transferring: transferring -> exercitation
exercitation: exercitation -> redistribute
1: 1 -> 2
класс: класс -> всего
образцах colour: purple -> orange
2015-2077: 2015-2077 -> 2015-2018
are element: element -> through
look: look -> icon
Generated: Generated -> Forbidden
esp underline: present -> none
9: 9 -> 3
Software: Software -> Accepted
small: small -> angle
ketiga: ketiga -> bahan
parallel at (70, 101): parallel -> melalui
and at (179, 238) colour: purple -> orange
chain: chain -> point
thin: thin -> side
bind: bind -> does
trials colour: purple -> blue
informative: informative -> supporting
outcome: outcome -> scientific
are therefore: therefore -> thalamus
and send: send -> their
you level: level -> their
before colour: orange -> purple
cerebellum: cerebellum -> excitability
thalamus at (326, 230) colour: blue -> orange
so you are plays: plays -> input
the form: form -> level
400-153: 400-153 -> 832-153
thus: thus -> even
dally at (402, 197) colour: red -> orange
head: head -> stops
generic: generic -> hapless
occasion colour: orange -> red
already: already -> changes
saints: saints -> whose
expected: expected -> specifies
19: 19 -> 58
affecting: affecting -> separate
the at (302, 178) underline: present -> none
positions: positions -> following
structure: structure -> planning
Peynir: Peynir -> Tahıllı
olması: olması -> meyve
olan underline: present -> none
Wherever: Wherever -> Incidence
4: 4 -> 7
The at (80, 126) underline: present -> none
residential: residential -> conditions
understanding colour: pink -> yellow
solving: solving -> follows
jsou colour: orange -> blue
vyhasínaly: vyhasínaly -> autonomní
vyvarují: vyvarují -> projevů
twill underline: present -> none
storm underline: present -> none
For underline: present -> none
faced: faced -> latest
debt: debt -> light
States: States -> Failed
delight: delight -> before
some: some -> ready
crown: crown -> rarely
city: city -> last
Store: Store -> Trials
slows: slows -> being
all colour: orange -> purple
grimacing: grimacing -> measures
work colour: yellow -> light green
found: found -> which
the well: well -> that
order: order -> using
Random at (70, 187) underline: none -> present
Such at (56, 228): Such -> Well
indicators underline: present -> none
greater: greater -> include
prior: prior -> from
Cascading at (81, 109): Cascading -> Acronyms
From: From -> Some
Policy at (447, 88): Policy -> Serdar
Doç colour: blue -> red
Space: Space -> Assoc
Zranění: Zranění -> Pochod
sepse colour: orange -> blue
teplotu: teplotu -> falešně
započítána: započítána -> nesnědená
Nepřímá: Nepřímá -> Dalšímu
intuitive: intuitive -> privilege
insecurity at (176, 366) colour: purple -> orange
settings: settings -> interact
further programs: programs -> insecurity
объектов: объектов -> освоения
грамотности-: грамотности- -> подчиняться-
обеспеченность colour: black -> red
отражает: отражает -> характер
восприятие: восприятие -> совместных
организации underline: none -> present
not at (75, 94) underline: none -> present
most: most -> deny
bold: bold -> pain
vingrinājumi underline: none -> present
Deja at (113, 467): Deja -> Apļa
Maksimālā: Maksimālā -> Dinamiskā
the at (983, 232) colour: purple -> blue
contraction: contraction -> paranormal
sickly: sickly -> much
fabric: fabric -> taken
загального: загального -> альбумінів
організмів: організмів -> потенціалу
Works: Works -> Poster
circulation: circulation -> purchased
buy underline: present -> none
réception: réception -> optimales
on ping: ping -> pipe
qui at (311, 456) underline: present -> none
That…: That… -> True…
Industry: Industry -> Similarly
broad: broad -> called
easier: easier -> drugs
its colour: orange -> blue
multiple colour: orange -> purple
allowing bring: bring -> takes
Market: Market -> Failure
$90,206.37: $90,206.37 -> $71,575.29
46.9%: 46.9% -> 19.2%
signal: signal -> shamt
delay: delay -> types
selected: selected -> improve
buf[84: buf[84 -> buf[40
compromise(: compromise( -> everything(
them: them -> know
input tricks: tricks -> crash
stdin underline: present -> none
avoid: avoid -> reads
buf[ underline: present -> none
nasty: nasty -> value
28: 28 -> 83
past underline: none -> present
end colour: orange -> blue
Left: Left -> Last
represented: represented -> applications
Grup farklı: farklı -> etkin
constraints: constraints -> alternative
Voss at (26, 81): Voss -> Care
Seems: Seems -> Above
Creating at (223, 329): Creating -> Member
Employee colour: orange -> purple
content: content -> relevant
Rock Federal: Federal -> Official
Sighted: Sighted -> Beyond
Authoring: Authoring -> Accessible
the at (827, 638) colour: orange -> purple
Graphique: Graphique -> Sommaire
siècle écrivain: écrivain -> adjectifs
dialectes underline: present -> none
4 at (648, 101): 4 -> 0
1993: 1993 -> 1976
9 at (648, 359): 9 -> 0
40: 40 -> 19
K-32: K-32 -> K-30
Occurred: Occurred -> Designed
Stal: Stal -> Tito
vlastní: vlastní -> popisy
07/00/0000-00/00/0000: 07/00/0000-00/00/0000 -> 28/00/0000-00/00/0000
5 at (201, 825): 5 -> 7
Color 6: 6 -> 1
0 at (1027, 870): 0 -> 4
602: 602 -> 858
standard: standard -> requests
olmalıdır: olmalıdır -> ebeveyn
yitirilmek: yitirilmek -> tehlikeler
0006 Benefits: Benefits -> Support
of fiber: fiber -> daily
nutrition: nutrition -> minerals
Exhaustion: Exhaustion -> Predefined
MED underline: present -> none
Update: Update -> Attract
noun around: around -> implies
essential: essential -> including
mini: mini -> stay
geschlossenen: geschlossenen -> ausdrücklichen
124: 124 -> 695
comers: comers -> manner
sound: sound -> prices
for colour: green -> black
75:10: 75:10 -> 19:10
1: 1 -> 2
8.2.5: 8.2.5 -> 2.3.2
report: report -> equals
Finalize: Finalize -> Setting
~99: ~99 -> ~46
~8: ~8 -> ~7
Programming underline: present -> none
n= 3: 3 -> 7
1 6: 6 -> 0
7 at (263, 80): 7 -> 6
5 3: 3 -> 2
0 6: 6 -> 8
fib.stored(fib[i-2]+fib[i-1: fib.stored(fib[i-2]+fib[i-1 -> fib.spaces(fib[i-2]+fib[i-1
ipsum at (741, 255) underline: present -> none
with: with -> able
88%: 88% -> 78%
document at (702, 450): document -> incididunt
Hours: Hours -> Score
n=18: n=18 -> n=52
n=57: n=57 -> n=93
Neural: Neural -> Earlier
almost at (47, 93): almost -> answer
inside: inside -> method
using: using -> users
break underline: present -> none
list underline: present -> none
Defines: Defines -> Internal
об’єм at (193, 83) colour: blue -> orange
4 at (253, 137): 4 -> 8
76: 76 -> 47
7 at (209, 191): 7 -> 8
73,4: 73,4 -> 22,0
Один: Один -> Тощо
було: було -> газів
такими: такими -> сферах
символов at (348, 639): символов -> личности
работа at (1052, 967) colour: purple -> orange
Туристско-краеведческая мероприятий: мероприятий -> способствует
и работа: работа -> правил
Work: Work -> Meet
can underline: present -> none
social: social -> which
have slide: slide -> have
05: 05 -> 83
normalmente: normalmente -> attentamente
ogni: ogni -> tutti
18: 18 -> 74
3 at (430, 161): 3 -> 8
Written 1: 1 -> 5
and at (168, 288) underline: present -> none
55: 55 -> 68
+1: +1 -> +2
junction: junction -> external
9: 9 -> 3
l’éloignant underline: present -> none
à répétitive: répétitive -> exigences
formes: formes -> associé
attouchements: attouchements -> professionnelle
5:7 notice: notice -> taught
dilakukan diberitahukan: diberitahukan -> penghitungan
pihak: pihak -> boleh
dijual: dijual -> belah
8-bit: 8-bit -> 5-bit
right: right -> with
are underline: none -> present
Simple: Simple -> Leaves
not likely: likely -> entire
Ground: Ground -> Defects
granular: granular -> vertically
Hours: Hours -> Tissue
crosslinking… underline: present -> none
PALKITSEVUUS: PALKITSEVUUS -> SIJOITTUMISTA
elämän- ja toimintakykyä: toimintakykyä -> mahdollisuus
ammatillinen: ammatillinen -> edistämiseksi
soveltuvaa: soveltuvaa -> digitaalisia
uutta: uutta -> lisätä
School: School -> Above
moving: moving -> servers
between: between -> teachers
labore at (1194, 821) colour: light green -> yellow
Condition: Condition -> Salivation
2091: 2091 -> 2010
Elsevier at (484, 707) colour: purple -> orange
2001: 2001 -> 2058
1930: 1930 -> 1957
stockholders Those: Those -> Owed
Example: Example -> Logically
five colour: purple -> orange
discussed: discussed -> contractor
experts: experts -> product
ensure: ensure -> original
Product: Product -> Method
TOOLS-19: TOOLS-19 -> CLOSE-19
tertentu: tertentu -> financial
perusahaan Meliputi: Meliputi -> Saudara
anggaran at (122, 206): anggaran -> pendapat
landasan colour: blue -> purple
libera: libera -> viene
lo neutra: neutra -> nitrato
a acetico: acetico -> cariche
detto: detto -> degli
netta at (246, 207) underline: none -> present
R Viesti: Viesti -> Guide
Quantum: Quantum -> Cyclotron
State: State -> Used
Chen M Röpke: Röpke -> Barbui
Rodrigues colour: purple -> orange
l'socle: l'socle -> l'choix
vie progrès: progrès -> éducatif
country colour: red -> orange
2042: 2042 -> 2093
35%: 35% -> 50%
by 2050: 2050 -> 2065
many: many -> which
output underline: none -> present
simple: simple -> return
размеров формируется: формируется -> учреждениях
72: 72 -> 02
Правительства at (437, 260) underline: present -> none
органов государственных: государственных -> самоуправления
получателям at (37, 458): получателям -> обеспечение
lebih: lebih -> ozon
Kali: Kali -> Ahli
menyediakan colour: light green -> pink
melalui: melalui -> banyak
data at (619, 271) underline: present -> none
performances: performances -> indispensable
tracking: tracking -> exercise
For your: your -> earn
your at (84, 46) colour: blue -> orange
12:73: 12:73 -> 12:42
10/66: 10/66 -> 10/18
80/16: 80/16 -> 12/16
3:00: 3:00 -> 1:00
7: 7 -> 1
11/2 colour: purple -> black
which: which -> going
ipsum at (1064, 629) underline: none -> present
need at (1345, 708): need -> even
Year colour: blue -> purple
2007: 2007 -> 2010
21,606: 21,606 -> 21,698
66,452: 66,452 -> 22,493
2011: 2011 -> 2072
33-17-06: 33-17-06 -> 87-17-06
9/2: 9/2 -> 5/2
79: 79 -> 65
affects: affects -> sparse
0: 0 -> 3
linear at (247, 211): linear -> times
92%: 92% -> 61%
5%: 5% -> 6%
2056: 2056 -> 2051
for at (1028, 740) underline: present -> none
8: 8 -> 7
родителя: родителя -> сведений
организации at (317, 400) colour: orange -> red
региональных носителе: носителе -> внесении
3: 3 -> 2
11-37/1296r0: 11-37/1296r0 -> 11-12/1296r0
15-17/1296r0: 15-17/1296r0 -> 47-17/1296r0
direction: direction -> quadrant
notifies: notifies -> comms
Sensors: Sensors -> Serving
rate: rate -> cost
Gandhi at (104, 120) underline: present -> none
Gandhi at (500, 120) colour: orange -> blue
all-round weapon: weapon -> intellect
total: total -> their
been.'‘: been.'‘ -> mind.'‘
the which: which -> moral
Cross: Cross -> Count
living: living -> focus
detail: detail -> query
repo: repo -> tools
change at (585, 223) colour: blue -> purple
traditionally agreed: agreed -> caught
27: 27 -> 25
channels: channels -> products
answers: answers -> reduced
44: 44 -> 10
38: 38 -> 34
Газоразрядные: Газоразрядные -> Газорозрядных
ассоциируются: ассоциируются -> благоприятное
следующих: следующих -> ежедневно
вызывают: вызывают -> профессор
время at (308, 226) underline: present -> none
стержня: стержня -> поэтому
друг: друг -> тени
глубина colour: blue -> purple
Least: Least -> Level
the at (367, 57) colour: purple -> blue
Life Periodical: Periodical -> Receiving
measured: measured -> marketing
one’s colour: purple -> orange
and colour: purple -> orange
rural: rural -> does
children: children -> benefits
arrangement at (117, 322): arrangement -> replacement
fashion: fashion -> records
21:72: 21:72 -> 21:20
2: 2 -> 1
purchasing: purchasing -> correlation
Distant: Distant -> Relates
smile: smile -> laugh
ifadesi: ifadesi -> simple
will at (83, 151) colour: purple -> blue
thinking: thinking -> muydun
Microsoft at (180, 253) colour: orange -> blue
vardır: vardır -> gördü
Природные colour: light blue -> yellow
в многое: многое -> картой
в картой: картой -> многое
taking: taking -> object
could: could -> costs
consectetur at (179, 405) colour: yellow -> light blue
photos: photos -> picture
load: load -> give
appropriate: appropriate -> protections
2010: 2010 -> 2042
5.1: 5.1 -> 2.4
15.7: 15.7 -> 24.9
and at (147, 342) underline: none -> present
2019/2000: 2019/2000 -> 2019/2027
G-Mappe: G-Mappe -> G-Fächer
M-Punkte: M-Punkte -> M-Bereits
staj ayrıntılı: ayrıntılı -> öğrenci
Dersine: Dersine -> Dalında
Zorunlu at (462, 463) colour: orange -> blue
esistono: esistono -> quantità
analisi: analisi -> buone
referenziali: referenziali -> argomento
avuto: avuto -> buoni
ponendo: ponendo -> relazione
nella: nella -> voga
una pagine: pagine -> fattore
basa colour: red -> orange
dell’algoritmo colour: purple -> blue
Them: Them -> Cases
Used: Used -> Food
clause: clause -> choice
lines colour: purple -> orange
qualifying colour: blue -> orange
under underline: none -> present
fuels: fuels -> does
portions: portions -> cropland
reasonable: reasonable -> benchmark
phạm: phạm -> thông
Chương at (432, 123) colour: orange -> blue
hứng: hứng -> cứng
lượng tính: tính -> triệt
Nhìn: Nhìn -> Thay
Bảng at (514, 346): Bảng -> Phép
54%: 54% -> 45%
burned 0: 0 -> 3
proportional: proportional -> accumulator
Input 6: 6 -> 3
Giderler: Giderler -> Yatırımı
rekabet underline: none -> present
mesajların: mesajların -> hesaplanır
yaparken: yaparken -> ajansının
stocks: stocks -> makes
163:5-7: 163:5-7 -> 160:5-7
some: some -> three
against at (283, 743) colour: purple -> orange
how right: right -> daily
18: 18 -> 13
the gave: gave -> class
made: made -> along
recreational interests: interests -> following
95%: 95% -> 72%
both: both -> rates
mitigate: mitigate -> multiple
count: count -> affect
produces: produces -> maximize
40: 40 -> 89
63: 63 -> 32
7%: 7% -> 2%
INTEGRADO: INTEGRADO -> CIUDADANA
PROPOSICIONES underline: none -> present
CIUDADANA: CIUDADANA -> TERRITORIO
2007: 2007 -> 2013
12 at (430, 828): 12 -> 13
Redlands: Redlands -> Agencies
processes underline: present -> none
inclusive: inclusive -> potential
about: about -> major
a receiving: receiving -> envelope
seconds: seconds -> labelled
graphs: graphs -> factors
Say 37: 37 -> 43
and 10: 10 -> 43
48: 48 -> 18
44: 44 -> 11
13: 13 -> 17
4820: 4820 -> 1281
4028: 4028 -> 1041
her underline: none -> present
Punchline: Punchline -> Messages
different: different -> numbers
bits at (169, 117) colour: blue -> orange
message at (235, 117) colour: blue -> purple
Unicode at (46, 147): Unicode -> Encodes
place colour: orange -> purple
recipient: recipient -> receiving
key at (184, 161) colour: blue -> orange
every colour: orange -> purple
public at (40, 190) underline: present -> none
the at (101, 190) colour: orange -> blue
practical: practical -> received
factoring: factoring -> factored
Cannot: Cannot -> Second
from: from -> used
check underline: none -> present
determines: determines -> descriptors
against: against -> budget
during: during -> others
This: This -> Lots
+ + + + +
Exercise — Copy out everything from the first of the entries above down to and including the line containing "occasion colour: orange -> red", keeping each line word for word.

Exercise result —
transferring: transferring -> exercitation
exercitation: exercitation -> redistribute
1: 1 -> 2
класс: класс -> всего
образцах colour: purple -> orange
2015-2077: 2015-2077 -> 2015-2018
are element: element -> through
look: look -> icon
Generated: Generated -> Forbidden
esp underline: present -> none
9: 9 -> 3
Software: Software -> Accepted
small: small -> angle
ketiga: ketiga -> bahan
parallel at (70, 101): parallel -> melalui
and at (179, 238) colour: purple -> orange
chain: chain -> point
thin: thin -> side
bind: bind -> does
trials colour: purple -> blue
informative: informative -> supporting
outcome: outcome -> scientific
are therefore: therefore -> thalamus
and send: send -> their
you level: level -> their
before colour: orange -> purple
cerebellum: cerebellum -> excitability
thalamus at (326, 230) colour: blue -> orange
so you are plays: plays -> input
the form: form -> level
400-153: 400-153 -> 832-153
thus: thus -> even
dally at (402, 197) colour: red -> orange
head: head -> stops
generic: generic -> hapless
occasion colour: orange -> red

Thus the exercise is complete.